TU TAREA:
En el texto sobre el ser y el deber ser, ¿por qué órgano se propone sustituir la figura del alcalde?

TEXTO PARA LEER:
--- --- ---

Es normal que la gente se debata entre el ser y el deber ser. Es una contradicción existencial que llevamos a cuestas toda la vida. Estoy de acuerdo con quienes piensan que la actual representación política en Venezuela, de todas las tendencias, está dominada por el pensamiento burocrático. Llegué a la Constituyente con una campaña en la que privilegié mi propuesta de eliminar la figura del alcalde y sustituirla por la de un Consejo Popular Municipal, que sería elegido por representantes designados como el resultado de una estructura piramidal que tuviera en su base las asambleas comunales sectoriales por parroquias. Se trataría de una combinación de representación con participación, consecuente con un concepto que planteé hace algunos años en un Congreso Mundial de Filosofía realizado en Maracaibo: tanta participación como sea posible, tanta representación como sea necesaria. Para mí esto es el deber ser y está en contradicción con el ser, es decir con lo que tenemos. Es claro que ningún problema estratégico de la Humanidad se resolverá si no se transforma el poder del Estado burgués en poder de un nuevo Estado donde los ciudadanos sean protagonistas de las decisiones cotidianas. Hasta ahora eso no ocurre en ninguna parte del mundo, aunque hay países donde la participación popular es más amplia, pero en ninguno la ideal.
Este asunto de lo “ideal” es peliagudo, sobre todo para alguien como yo que soy tan materialista que lo más cercano a mi pensamiento religioso es el budismo zen, para el cual Dios es el ser material que nos rodea y no una entidad fuera de él. Soy un fanático de la realidad, creo en la necesidad pero no en la superioridad de la teoría y tengo clara inclinación a considerar la diferencia entre lo que es y lo que debe ser. Hace tiempo que no soy un soñador, pues los sueños, sueños son. Mi dato fundamental para conducirme es la vigilia, el estar despierto. Soy imaginativo pero no vivo en la imaginación, me considero un materialista dialéctico. A veces pienso en lo absoluto pero lo considero fuera de mi comprensión racional. Soy relativista.

--- --- ---

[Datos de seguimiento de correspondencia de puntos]

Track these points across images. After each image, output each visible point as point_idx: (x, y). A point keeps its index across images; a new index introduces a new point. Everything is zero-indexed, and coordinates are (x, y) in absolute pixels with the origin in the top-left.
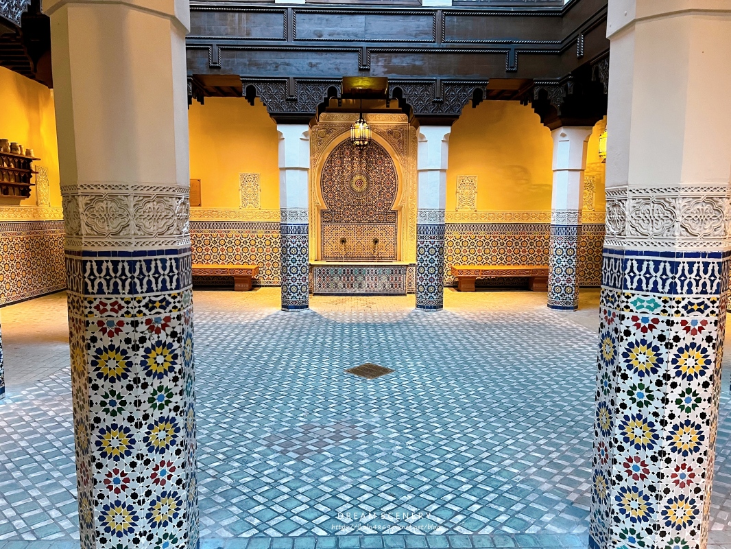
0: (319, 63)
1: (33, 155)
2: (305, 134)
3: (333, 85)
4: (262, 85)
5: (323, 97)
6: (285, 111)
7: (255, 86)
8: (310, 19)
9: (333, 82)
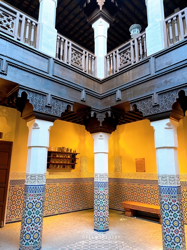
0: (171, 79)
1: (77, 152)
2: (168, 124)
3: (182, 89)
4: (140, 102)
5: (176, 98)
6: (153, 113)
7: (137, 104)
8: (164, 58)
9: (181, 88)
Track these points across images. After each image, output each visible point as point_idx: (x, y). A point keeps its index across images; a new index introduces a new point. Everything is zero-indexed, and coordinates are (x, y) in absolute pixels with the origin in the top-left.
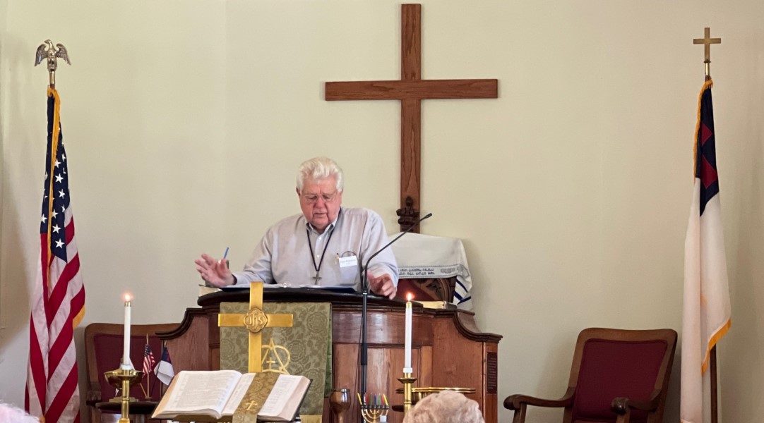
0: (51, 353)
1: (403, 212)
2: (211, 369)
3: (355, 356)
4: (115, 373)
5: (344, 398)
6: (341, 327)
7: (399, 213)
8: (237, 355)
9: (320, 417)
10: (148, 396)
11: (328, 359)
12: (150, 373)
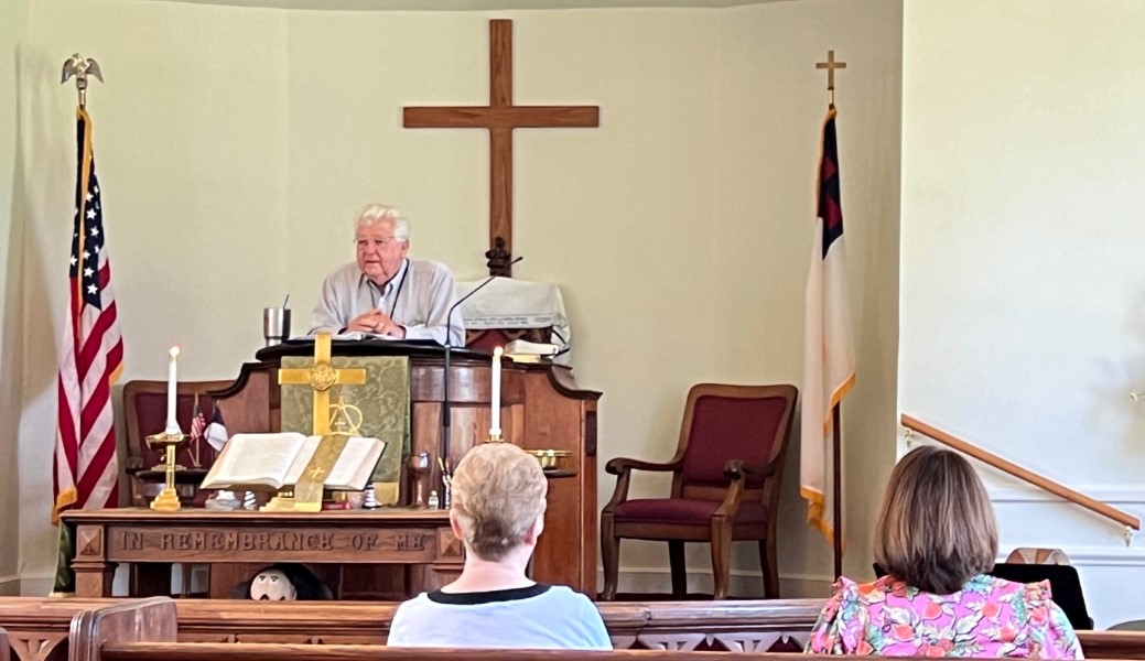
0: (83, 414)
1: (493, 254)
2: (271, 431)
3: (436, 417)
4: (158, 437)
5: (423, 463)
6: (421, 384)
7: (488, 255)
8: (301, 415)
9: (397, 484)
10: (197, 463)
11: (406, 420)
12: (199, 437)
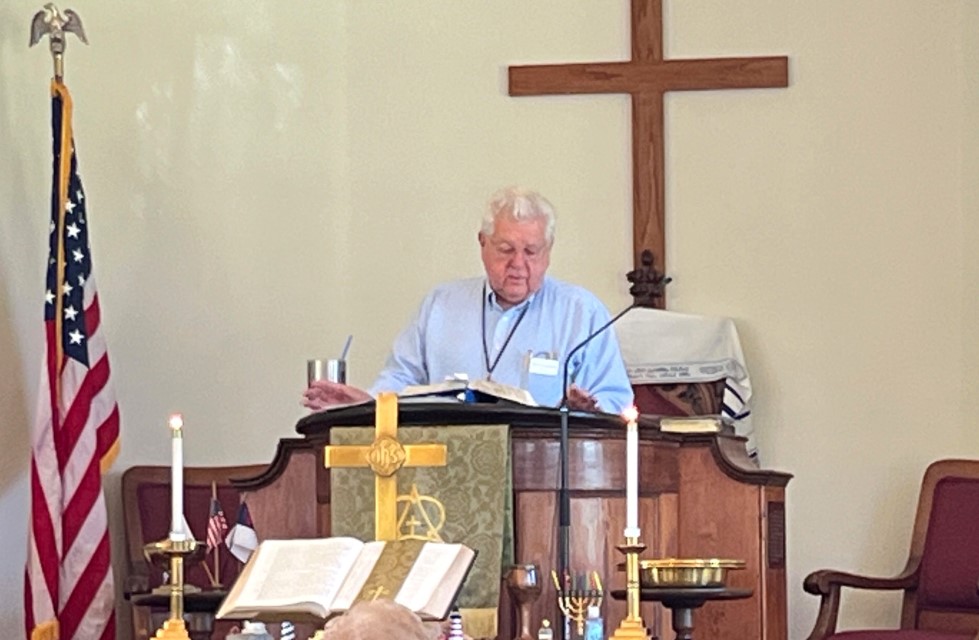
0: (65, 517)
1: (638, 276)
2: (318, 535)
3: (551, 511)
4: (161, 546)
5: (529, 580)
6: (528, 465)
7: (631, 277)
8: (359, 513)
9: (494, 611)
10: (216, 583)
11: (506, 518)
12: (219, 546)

--- --- ---

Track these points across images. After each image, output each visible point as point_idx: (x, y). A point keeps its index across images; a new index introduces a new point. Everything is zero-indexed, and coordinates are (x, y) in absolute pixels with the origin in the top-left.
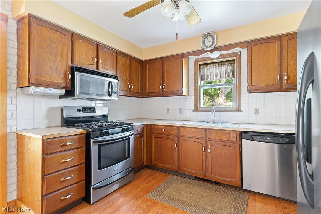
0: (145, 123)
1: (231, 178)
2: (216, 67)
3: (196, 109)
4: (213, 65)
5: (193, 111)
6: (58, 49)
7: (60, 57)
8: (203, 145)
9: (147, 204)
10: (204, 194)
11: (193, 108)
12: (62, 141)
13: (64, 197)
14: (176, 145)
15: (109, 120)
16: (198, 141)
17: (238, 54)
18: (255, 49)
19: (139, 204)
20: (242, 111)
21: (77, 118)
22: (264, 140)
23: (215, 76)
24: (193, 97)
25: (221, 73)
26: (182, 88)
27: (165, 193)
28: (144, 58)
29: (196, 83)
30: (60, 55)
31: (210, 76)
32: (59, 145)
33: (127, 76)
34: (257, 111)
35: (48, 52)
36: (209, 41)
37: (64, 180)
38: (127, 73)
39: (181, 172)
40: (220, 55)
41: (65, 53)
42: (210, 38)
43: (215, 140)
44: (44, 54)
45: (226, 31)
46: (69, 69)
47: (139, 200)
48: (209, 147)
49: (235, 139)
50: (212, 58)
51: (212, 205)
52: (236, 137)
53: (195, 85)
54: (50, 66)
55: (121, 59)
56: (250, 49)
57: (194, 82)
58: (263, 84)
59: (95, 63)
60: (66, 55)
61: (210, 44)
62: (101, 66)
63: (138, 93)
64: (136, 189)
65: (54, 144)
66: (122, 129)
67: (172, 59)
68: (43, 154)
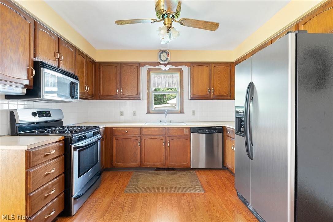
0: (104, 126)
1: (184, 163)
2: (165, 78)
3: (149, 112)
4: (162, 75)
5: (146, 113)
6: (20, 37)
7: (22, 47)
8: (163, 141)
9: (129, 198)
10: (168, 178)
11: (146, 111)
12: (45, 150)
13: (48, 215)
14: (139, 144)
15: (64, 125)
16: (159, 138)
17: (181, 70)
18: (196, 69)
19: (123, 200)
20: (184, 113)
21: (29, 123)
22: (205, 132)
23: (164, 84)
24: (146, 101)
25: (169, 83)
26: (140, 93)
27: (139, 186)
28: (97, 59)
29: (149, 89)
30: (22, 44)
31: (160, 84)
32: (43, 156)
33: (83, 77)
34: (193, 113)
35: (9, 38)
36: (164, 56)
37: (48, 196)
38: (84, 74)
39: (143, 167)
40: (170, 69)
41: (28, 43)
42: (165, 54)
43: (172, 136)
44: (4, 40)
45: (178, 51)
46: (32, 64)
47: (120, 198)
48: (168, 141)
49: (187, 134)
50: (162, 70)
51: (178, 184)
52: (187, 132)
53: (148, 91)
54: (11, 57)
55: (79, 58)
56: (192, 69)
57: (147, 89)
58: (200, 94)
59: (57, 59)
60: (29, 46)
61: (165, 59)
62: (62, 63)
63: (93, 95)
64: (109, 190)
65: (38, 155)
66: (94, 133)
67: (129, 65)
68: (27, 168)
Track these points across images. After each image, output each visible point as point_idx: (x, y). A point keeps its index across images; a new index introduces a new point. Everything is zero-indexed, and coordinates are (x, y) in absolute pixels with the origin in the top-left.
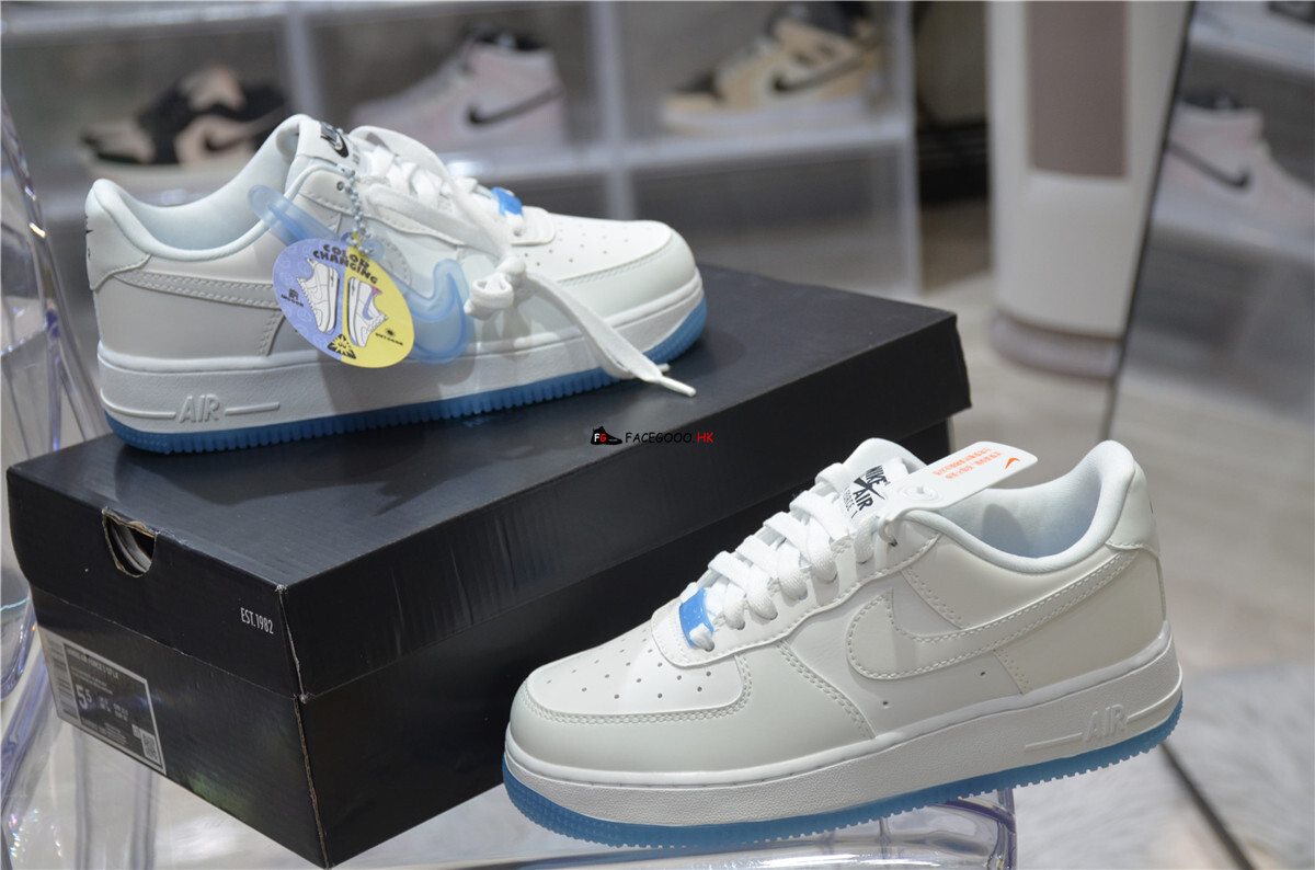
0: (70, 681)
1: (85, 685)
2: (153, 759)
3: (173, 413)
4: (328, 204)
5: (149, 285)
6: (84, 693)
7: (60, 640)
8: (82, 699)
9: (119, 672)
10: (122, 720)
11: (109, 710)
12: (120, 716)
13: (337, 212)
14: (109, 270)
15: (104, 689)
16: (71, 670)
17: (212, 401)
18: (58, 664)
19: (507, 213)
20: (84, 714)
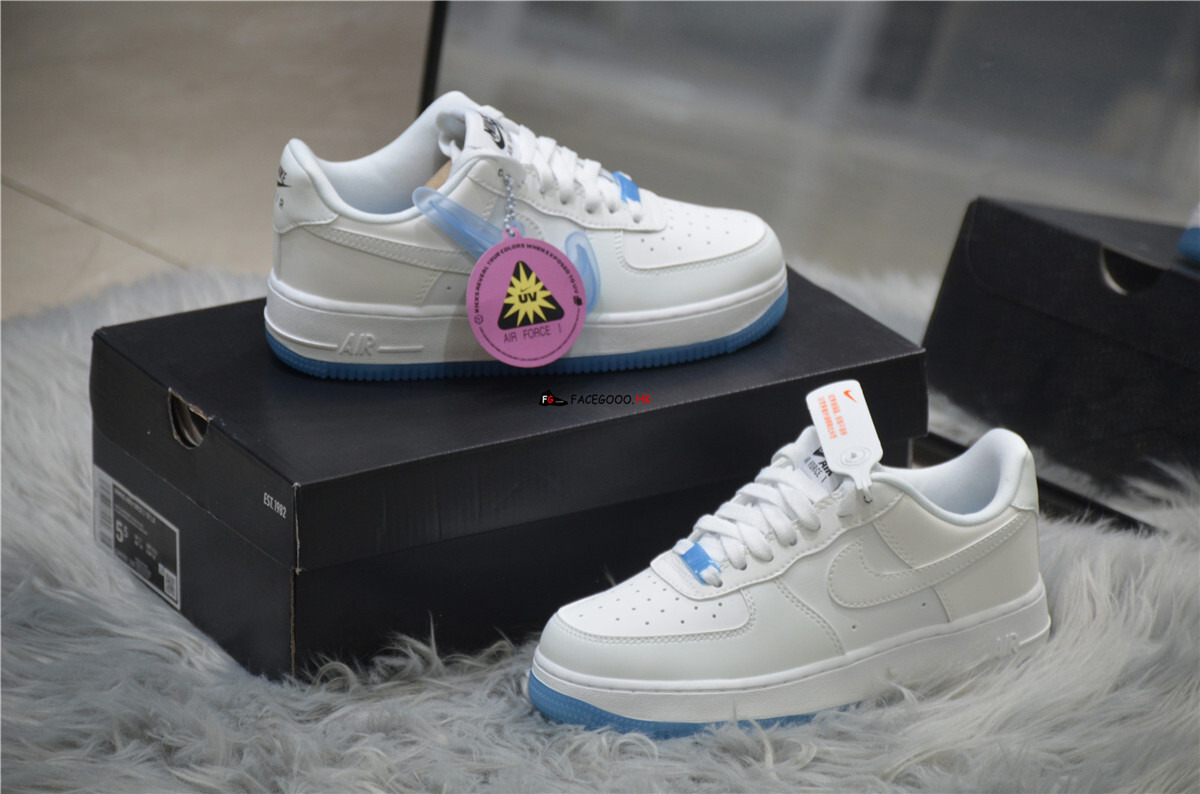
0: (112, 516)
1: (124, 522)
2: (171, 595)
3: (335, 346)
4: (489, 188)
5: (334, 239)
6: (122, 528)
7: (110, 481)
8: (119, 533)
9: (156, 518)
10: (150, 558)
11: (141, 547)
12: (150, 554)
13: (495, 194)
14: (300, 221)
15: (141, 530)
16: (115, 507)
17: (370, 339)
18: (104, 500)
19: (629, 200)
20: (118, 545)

--- --- ---

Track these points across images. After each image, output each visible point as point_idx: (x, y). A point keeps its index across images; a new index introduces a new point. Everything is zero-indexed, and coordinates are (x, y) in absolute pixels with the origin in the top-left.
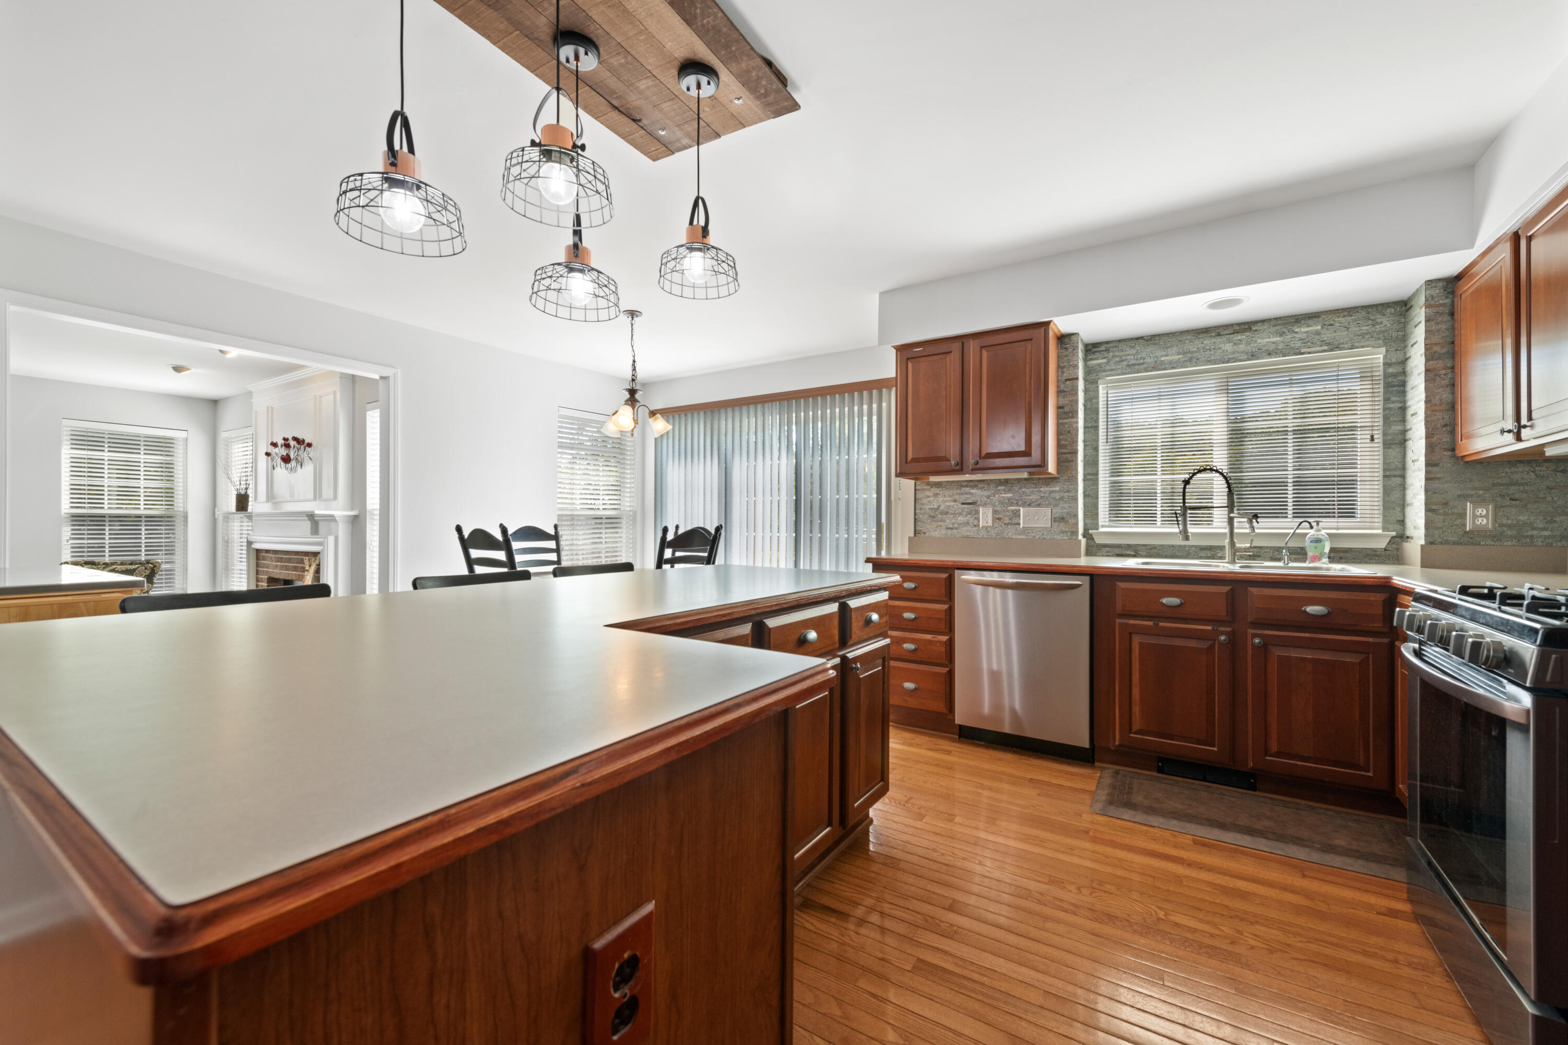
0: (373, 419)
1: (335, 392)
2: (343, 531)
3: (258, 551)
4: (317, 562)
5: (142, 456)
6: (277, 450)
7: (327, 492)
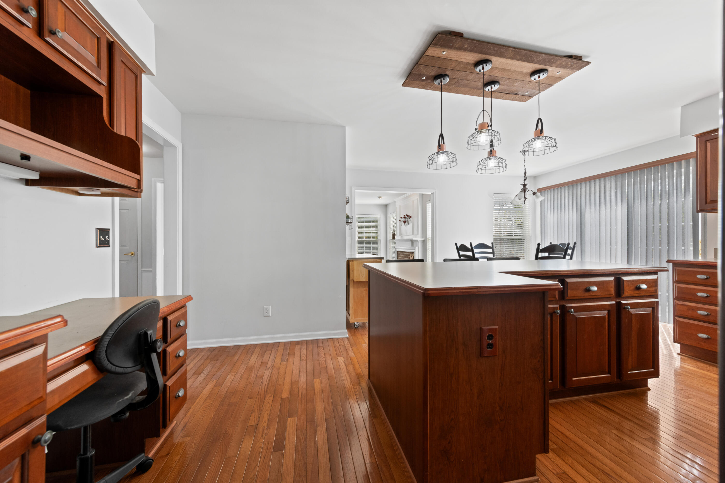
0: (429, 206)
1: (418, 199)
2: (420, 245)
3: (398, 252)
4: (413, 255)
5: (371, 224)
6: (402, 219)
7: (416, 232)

--- --- ---

SOLUCIÓN:
Por un Consejo Popular Municipal.